The friendly journey for Carrillo and Fitzgerald was guided by MCHS instructors lie Suan Sprunger an Alexandria Lightfoot. The teachers saw the bond between the duo from robotics to other extra curricular activities. The friendship between Fitzgerald and Carrillo began at Millington Middle School with a misunderstanding. 

“We fought over a flash drive essentially,” Fitzgerald recalled. “He had a flash drive that he took all the parts off it. This was the seventh grade. We knew each other in the sixth grade. We were friends but we weren’t friends. So he had this cool little flash drive he took all the stuff off it and I thought it was cool. You could see all the boards and stuff. So I did one too and then we couldn’t tell which one belonged to who. So we had to name this weird names.”

Also a partnership was born that day. Fitzgerald said, “he can make it and I am going to make it do it.”

“We’ve always been goal oriented,” he added. “We’ve always like to do cool stuff. Essentially we have a knack for causing things to explode. Robotics in middle school, we loved that. So when we got up here, we did robotics with Ms. Sprunger. We have the same likes but we have different aspects of those interests. He was always the programmer and I was the builder.”

Back during their junior year, the duo joined Amy Kincaid in winning a statewide competition with the robot “Gearmo.” Fitzgerald and Carrillo shared the spotlight on that occasion and will do the same again at the 2021 MCHS Commencement. 
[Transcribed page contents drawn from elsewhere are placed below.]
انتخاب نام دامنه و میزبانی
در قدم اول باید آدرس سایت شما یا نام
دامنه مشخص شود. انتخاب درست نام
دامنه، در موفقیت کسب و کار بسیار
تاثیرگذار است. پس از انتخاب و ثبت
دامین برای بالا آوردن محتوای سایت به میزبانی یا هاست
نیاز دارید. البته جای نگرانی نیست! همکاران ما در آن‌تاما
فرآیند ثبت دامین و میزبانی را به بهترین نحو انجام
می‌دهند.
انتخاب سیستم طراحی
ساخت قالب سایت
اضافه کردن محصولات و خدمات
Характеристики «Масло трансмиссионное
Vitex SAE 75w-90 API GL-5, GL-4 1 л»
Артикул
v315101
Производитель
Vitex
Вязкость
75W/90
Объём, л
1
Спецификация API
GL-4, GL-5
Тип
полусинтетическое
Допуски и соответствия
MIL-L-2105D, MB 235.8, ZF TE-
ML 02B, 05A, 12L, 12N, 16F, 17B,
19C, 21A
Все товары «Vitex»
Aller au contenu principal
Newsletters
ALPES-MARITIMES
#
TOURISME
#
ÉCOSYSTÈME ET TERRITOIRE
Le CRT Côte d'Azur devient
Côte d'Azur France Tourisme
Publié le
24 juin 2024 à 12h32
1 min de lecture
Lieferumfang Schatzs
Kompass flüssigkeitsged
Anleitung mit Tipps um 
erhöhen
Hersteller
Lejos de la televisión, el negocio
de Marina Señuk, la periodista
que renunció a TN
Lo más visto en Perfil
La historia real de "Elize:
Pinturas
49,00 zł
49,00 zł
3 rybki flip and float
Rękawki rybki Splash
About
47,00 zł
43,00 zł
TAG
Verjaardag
“We’ve know for a while we were the top two,” Fitzgerald said. “It wasn’t a competition. I’ve always wanted him to be first. No. 1 for a fact I know he’s smarter than me. He’s worked harder and put in more work. I’m not even going to college, what’ the point. 

“I get valedictorian and I get to give a speech and then what?” he asked rhetorically. “It means nothing after I leave here. What’s the point to try to put in the effort if its just going to be a name for me. On the other hand for him, valedictorian with his situation, immigrant, still doesn’t have a citizenship. This is all stuff that is going to help him.”
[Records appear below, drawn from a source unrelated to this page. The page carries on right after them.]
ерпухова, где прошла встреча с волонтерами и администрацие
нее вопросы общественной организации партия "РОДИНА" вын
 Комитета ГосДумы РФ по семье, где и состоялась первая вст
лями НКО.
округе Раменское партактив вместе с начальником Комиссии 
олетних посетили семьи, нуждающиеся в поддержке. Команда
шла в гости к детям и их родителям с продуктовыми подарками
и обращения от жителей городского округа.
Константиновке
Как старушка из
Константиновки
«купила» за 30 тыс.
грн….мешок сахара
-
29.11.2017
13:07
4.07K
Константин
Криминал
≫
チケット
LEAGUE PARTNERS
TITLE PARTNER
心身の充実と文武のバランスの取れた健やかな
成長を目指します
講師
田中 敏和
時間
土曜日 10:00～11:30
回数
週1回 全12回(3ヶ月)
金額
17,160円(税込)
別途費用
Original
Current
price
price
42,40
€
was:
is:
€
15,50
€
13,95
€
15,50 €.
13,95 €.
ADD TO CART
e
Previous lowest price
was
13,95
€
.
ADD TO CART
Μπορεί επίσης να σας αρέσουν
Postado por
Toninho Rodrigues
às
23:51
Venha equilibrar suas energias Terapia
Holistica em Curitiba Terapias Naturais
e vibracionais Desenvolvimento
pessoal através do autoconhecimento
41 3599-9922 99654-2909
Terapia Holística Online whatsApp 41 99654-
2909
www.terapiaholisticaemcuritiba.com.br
Dalton will enlist in the U.S. Army a few days after graduation He will enter the military branch with a 27 on the ACT, numerous medals from his time in the ROTC and strong family legacy. 

“My family is a military family,” he said. “My dad was in the Army. Before I was born, nonetheless, we’ve always lived the Army lifestyle. I’ve always thought I’ll be in the military someday. I’ve always thought that. 
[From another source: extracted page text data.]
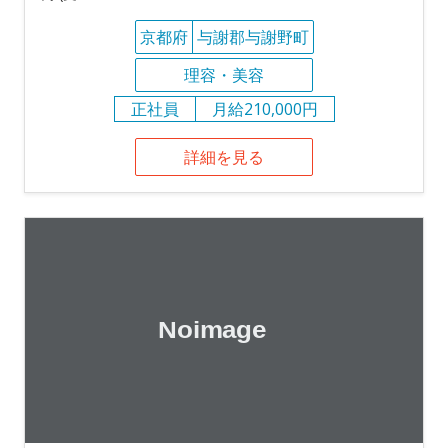
京都府
与謝郡与謝野町
理容・美容
正社員
月給210,000円
詳細を見る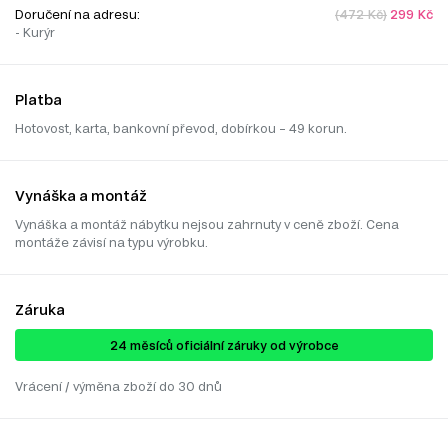
Doručení na adresu:
(472 Kč)
299 Kč
- Kurýr
Platba
Hotovost, karta, bankovní převod, dobírkou – 49 korun.
Vynáška a montáž
Vynáška a montáž nábytku nejsou zahrnuty v ceně zboží. Cena
montáže závisí na typu výrobku.
Záruka
24 ​​​​měsíců oficiální záruky od výrobce
Vrácení / výměna zboží do 30 dnů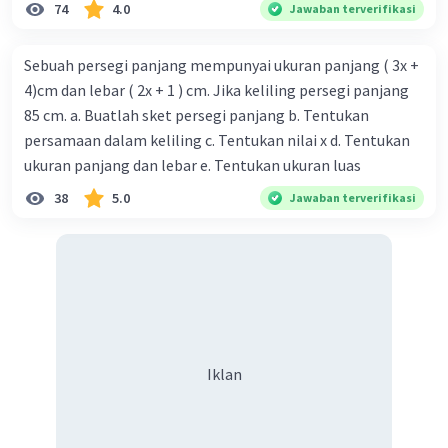
74
4.0
Jawaban terverifikasi
Sebuah persegi panjang mempunyai ukuran panjang ( 3x +
4)cm dan lebar ( 2x + 1 ) cm. Jika keliling persegi panjang
85 cm. a. Buatlah sket persegi panjang b. Tentukan
persamaan dalam keliling c. Tentukan nilai x d. Tentukan
ukuran panjang dan lebar e. Tentukan ukuran luas
38
5.0
Jawaban terverifikasi
Iklan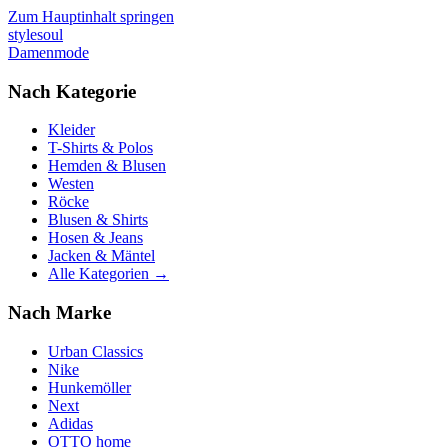
Zum Hauptinhalt springen
stylesoul
Damenmode
Nach Kategorie
Kleider
T-Shirts & Polos
Hemden & Blusen
Westen
Röcke
Blusen & Shirts
Hosen & Jeans
Jacken & Mäntel
Alle Kategorien →
Nach Marke
Urban Classics
Nike
Hunkemöller
Next
Adidas
OTTO home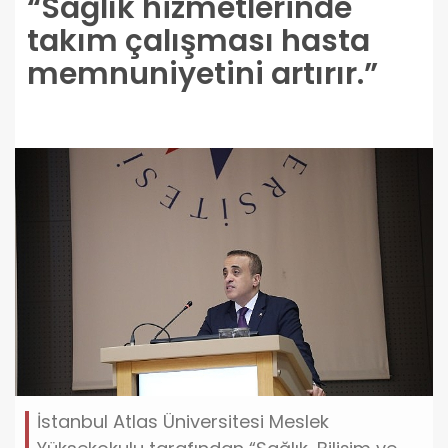
“Sağlık hizmetlerinde
takım çalışması hasta
memnuniyetini artırır.”
İstanbul Atlas Üniversitesi Meslek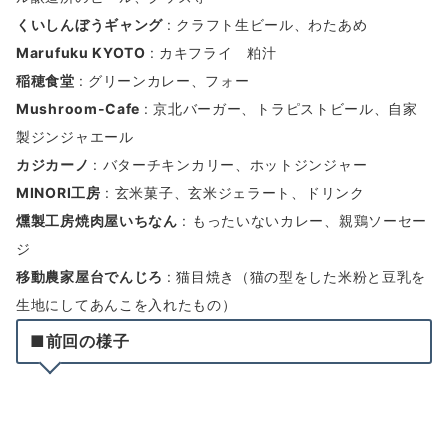
くいしんぼうギャング
: クラフト生ビール、わたあめ
Marufuku KYOTO
: カキフライ 粕汁
稲穂食堂
: グリーンカレー、フォー
Mushroom-Cafe
: 京北バーガー、トラピストビール、自家
製ジンジャエール
カジカーノ
: バターチキンカリー、ホットジンジャー
MINORI工房
: 玄米菓子、玄米ジェラート、ドリンク
燻製工房焼肉屋いちなん
: もったいないカレー、親鶏ソーセー
ジ
移動農家屋台でんじろ
: 猫目焼き（猫の型をした米粉と豆乳を
生地にしてあんこを入れたもの）
■前回の様子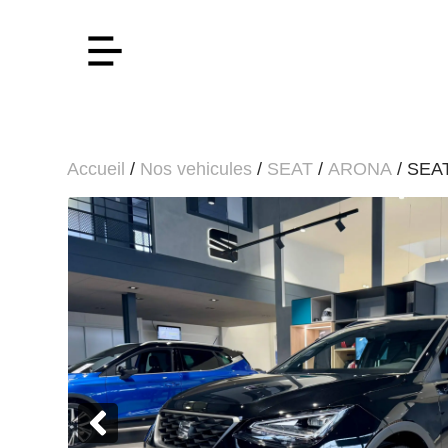
Accueil
/
Nos vehicules
/
SEAT
/
ARONA
/ SEA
“I’ve always played guns at home, had Army action figures,” Fitzgerald continued. “So when I came up here, I saw I would wear the uniform and be military for a little bit. It gave me an outlet to do military stuff and express my military nature.”

Fitzgerald said the Army will challenge him physically, mentally and intellectually. He has an understanding of the obstacles awaiting him from his grandfather Donald being in the Army and his father being a Ranger. 

“I want to be like my dad but I want to out-do him,” Dalton acknowledged. “I want to out-do all those who came before me.”

Many on the MCHS campus like the odds of Dalton succeeding in the Army and in life. 

“I can hope (the future) holds fortune,” he concluded. “I hope I end up living, everybody wants a happily ever after. But what I hope and what ends up happening can be two totally different things. We’re at the point of our lives we’re at a door. That door is open but you can’t see anything on the other side. You have to go through that door.”